Because of this behavior, the most natural way to implement continuous nodes in UnBBayes-MEBN is to
implement instances of ICompiler. Since each ResidentNode is linked to an instance of ICompiler, each
node can be compiled in different manners, whose eventually will compile a continuous BN node. A
continuous BN node should extend ProbabilisticNode, so that an SSBNNode can have a link to it without
changing its code. The SSBN generator (ISSBNGenerator) and the BN inference algorithm
(IInferenceAlgorithm) may need some adjustments to adapt to a new format.

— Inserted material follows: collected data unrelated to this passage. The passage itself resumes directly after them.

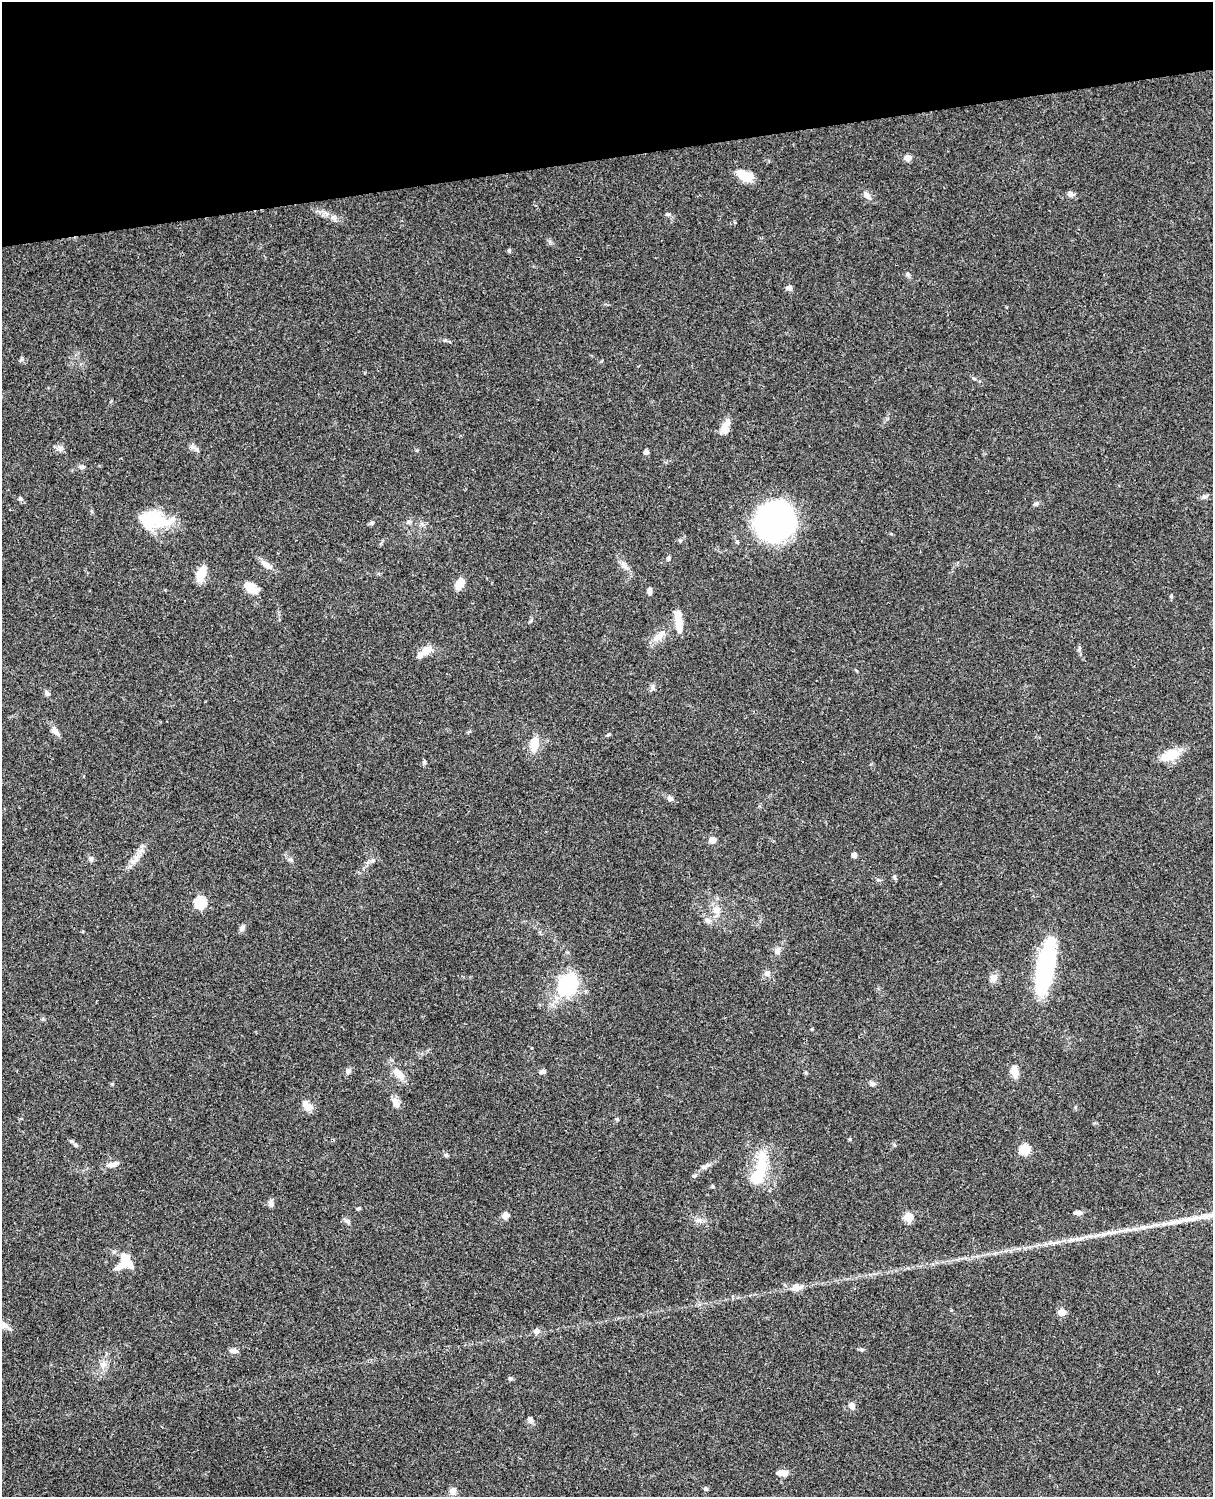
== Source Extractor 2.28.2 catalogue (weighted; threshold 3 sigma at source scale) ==
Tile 3 of 4 x 3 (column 3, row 1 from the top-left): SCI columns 2546-3756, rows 3269-4763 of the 5087 x 4928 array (HDU 1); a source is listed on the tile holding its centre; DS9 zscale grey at full resolution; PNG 1215 x 1499 px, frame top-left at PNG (2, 2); no overlay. Shown black and unused: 10% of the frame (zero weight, under 3 of 4 exposures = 6% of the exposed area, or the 3 px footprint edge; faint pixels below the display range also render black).
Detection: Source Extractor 2.28.2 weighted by HDU 2 'WHT'; one run over the whole footprint, this tile lists its part. Background 0.0804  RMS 0.0059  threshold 0.0263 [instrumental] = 3 sigma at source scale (4.5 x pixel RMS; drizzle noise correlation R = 1.50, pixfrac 1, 0.05/0.05 arcsec/px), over >= 5 px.
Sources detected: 93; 2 inside a brighter object's white glare — not listed; the other 91 listed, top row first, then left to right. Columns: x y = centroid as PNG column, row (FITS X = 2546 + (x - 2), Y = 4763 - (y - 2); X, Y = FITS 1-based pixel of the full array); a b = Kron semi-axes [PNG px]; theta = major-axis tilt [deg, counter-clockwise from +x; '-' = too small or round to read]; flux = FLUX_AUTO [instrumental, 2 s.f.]
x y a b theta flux
908 158 8 7 - 3.2
746 176 20 11 -18 8.8
1071 194 9 7 -47 1.6
867 195 13 7 -48 2.7
668 214 8 4 -7 0.95
333 217 8 4 44 1.3
509 251 6 5 - 0.76
907 274 6 5 - 0.99
789 288 7 6 - 1.9
724 429 17 11 84 5
192 447 9 6 -41 2
646 452 5 5 - 1.6
82 467 8 5 -10 1.3
1205 497 9 4 1 1.4
20 499 6 6 - 1.2
1036 504 7 5 32 1.3
156 521 43 15 -8 23
775 521 32 29 50 190
409 522 8 4 8 1.1
371 523 8 5 27 1
668 558 5 5 - 0.93
267 565 15 8 -35 3.8
624 566 14 6 -48 3.1
201 573 18 9 66 9.4
460 583 14 8 61 6
251 588 17 10 -39 7.4
649 591 7 5 88 1.9
1171 596 5 4 - 0.65
678 620 24 7 -83 11
658 636 18 10 37 5.6
425 651 21 7 38 6.8
653 687 11 4 90 1.3
47 693 7 5 -44 1.6
55 731 16 7 -47 3
534 744 14 9 74 9
1170 755 23 12 25 12
424 762 7 4 72 0.76
670 799 9 7 -35 1.7
712 840 5 5 - 8.4
142 846 6 5 - 1.4
854 855 5 5 - 2.6
91 859 7 6 - 1.3
290 859 7 4 0 0.99
373 860 6 4 19 1.1
132 862 9 4 8 1.7
894 877 6 4 -71 0.83
878 880 6 4 -18 0.79
200 903 6 6 - 45
716 909 10 8 -26 3.5
707 920 9 6 -19 1.9
242 928 10 5 74 1.6
778 951 8 6 78 2.3
1045 967 53 14 79 90
767 973 9 8 - 2.3
993 978 10 9 - 3.4
567 984 21 17 56 42
348 1071 9 6 56 1.7
1014 1071 14 7 -79 6.3
542 1072 8 5 8 1.7
399 1074 20 9 -43 6.1
872 1083 8 6 -22 1.7
112 1084 4 4 - 0.57
396 1102 14 8 -56 3.4
307 1105 14 8 -47 5.7
850 1139 4 4 - 0.65
76 1145 8 5 -37 1.3
1025 1149 5 5 - 32
446 1155 5 5 - 0.85
112 1164 17 7 14 3.3
705 1166 16 6 27 2.7
762 1167 37 14 87 21
713 1186 5 4 - 0.7
271 1204 8 7 - 1.9
358 1208 6 4 3 0.7
1078 1212 10 5 -2 2.1
505 1215 8 7 - 3
909 1217 5 5 - 18
699 1220 10 6 0 2.4
347 1221 7 4 -18 1.1
125 1261 20 18 82 14
797 1287 16 9 10 4.5
1062 1312 5 5 - 11
537 1331 6 6 - 3
233 1350 10 5 -10 2.3
103 1364 11 6 43 2.6
510 1378 5 5 - 1
852 1406 9 6 -66 2.8
530 1419 9 7 -76 1.8
782 1473 12 6 -2 4.4
706 1488 5 5 - 1.2
453 1491 10 8 71 2.8
Unlisted compact peaks at least as high as the median listed source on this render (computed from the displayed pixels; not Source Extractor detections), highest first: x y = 861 1349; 60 448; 22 359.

The interpretation of the LPD was implemented in Compiler using some techniques also used by most of
well-known compilers (e.g. gcc, pascal) – the compilation in multiple-phases. The phases in the LPD
compiler are:
1. Morphological analysis – the String (LPD pseudocode) is converted to a sequence of
tokens;
2. Syntactical analysis – based on a formal grammar (e.g. BNF) the compiler checks if no
token is out of its place, missing or excessive;
3. Semantic analysis – consistency check, such as the value of the probability (it must be
between 0 and 1), values of the parents, and so on; resulting in a temporary table-like
representation which facilitates manipulation;
4. Build - convert the temporary table to an IProbabilityFunction.
For sake of speed, these steps are executed in iterations, instead of executing each step just once for the
whole LPD. This technique is also used by most compilers.
Our LPD compiler was designed to strictly represent a grammar, so a formal analysis of language
compliance can be performed (this is also a technique used by most of compilers). When a compiler
design is based on a grammar (BNF, in our case), each non-terminal element (i.e. content in the grammar
which can be further “expanded”) is represented and managed virtually as functions/methods (or any
other relatively independent block of code, such as classes), and the expansion of such non-terminal
elements is performed just by calling the functions/methods.
The following table/listing shows the grammar of LPD. The methods in Compiler strictly represents this
grammar, so for each non-terminal element, there is a method in Compiler. This can help developers to
understand the methods in the class.
table := statement | if_statement
if_statement ::=
"if" allop varsetname "have" "(" b_expression ")"
statement
"else" else_statement
allop ::= "any" | "all"
varsetname ::= ident ["." ident]*
b_expression ::= b_term [ "|" b_term ]*
assignment ::= ident "=" expression [ "," assignment ]*
expression ::= term [ addop term ]*
term ::= signed_factor [ mulop signed_factor ]*
signed_factor ::= [ addop ] factor
factor ::= number | function | "(" expression ")"
function ::= possibleVal
| "CARDINALITY" "(" varsetname ")"
| "MIN" "(" expression ";" expression ")"
b_term ::= not_factor [ "&" not_factor ]*
not_factor ::= [ "~" ] b_factor
b_factor ::= ident "=" ident | "(" b_expression ")"
else_statement ::= statement | if_statement
statement ::= "[" assignment_or_if "]"
assignment_or_if ::= assignment | if_statement
| "MAX" "(" expression ";" expression ")"
possibleVal ::= ident
addop ::= "+" | "-"
mulop ::= "*" | "/"
ident ::= letter [ letter | digit ]*
number ::= [digit]+
The temporary table generated during the syntactic analysis is the following. TempTableHeaderCell
represents literally the header information (some metadata), and TempTableProbabilityCell represents
probabilities. Both classes may represent complex formula expressions, by using composite design
pattern. The final representation (instance of IProbabilityFunction) is generated by using visitor design
pattern to execute code in each cell.